There's a song here, Nahin Jeena by Londoner Rishi Rich, that, despite being sung primarily in Panjabi, is such a brilliant, uplifting piece of pop music that in a just world it would be Number One for months. Elsewhere, the Hit Squad's own Nachle is three minutes of pure drama, a driving rhythmic pulse woven through with impassioned Bollywood declamation.

The Def Jam label may have hedged their bets in releasing this compilation, rather than a proper PHS studio album. But new listeners get a snapshot of this blossoming scene, plus the best of the other worlds with which it works in tandem. For all concerned, it's a winner."

New York Daily News - City News - Marathon a run for ages

92 Year Old British Sikh to Run New York City Marathon

Amazing.
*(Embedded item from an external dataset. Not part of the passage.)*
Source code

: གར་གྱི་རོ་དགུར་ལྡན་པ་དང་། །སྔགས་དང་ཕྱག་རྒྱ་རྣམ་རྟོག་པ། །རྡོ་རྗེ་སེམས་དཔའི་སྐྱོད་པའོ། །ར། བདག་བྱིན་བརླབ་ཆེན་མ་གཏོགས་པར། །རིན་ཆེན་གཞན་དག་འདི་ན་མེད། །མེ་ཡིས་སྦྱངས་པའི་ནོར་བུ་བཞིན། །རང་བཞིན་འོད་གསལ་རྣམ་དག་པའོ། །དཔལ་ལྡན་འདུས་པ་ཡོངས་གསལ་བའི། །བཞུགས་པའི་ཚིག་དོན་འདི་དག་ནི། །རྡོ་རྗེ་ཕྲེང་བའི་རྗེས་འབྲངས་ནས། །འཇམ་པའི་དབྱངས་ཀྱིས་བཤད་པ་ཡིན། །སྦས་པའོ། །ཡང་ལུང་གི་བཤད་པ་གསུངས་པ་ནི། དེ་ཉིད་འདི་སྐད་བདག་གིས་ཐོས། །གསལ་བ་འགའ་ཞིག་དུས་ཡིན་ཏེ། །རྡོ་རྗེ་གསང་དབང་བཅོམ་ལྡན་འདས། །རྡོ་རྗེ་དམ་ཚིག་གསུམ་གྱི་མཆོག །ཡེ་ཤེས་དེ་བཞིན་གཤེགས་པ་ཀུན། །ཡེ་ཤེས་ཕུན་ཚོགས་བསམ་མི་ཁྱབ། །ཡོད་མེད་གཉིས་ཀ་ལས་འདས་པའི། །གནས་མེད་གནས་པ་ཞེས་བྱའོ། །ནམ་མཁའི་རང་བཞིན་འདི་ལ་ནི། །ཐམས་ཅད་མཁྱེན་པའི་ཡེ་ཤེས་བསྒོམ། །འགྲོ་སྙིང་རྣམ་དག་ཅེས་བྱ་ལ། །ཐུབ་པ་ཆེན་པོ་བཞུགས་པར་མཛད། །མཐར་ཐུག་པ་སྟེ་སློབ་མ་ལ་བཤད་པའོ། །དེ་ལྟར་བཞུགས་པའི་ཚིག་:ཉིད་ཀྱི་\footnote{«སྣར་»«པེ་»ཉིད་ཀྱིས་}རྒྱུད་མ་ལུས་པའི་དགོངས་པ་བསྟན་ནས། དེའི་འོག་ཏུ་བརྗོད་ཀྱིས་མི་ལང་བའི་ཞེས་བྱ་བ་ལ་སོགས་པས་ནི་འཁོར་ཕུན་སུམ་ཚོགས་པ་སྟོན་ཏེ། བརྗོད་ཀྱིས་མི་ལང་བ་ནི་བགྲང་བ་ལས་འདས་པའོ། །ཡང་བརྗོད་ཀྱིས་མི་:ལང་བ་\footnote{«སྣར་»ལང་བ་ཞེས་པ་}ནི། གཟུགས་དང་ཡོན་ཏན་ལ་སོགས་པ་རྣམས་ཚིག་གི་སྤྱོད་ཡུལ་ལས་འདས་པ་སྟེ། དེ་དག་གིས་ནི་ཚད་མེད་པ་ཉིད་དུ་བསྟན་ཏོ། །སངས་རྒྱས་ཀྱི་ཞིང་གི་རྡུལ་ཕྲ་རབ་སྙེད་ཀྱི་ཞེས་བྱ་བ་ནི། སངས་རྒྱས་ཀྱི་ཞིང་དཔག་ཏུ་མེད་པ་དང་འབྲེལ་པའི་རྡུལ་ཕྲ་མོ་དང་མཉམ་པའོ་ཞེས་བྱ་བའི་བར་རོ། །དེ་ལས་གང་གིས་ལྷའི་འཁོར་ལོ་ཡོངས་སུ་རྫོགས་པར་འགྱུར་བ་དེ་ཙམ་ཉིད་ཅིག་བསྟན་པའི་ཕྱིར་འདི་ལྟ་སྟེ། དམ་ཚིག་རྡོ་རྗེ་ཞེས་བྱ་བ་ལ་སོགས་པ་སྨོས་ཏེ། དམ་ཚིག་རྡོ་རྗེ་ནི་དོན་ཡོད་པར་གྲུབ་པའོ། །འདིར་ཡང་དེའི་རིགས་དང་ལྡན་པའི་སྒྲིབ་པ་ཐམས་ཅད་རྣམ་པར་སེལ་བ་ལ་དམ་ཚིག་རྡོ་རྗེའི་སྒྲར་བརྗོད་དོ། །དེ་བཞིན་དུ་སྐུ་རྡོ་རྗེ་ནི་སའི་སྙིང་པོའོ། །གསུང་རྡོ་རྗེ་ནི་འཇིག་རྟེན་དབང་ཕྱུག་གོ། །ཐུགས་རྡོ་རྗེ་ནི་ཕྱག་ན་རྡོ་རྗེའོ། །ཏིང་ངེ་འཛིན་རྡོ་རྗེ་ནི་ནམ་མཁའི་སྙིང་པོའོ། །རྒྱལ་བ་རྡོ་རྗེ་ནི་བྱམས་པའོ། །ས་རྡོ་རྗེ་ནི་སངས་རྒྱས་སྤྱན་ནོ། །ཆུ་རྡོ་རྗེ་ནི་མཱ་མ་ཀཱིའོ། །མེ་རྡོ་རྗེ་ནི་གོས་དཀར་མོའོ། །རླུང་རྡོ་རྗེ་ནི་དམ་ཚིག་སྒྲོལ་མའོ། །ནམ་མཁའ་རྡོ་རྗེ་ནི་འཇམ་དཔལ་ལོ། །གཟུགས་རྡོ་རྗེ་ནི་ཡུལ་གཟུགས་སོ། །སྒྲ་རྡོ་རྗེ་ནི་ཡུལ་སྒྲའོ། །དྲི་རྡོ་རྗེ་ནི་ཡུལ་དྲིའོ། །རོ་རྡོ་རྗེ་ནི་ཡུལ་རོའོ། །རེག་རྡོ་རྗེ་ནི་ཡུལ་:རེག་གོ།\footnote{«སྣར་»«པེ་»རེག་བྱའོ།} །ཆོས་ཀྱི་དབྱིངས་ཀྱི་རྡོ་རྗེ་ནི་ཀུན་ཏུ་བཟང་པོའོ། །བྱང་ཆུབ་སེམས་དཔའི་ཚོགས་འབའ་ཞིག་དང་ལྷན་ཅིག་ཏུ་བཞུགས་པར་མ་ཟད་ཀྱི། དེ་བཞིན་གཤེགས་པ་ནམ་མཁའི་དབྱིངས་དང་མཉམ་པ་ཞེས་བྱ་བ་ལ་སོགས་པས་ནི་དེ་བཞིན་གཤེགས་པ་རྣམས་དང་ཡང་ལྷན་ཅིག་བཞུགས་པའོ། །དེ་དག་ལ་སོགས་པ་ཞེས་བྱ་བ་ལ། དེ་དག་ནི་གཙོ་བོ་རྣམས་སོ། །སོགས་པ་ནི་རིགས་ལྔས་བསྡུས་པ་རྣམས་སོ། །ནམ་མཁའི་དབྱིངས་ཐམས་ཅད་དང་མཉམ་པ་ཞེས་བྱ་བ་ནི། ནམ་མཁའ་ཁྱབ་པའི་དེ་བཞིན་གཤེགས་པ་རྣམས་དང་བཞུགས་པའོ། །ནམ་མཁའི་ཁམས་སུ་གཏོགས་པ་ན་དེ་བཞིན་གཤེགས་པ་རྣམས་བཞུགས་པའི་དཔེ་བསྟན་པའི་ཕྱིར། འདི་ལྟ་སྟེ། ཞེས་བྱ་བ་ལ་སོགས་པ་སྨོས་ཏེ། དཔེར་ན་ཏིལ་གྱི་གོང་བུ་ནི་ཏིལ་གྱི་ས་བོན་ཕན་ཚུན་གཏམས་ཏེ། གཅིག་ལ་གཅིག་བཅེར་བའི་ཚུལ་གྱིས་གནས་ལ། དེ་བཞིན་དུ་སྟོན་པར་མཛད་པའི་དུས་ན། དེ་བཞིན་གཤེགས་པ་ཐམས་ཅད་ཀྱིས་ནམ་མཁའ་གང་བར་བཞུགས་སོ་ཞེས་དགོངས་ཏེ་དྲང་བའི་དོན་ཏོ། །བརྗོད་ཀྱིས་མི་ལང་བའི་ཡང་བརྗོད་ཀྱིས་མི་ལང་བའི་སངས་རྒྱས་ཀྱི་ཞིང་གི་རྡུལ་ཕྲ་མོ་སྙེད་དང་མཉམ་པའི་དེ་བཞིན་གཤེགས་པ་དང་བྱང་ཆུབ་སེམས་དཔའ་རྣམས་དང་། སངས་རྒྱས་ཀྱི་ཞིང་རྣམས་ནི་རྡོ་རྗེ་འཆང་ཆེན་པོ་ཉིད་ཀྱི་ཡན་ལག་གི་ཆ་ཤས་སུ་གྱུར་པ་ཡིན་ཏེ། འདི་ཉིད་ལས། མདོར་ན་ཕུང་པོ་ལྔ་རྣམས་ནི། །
All I can say is amazing. This story from the New York Daily News was passed along through the SAJA listserv and describes the story of Mr. Fauja Singh, a 92 year old British Sik, who is running his sixth marathon.

"The slender nonagenarian will make his New York City Marathon debut today, running - yes, running - alongside tens of thousands for 26.2 miles on what is expected to be an unusually warm fall day.

"Other people my age are hobbling around with sticks," Singh said yesterday. "I am blessed with the ability to do this."

"I actually owe it to the grace of God to allow me to do such things," Singh said.

Wearing a yellow turban and with a Union Jack flag as a cape, the bearded British Sikh said he is using the marathon to promote understanding of Sikh culture. Best of luck Mr. Singh!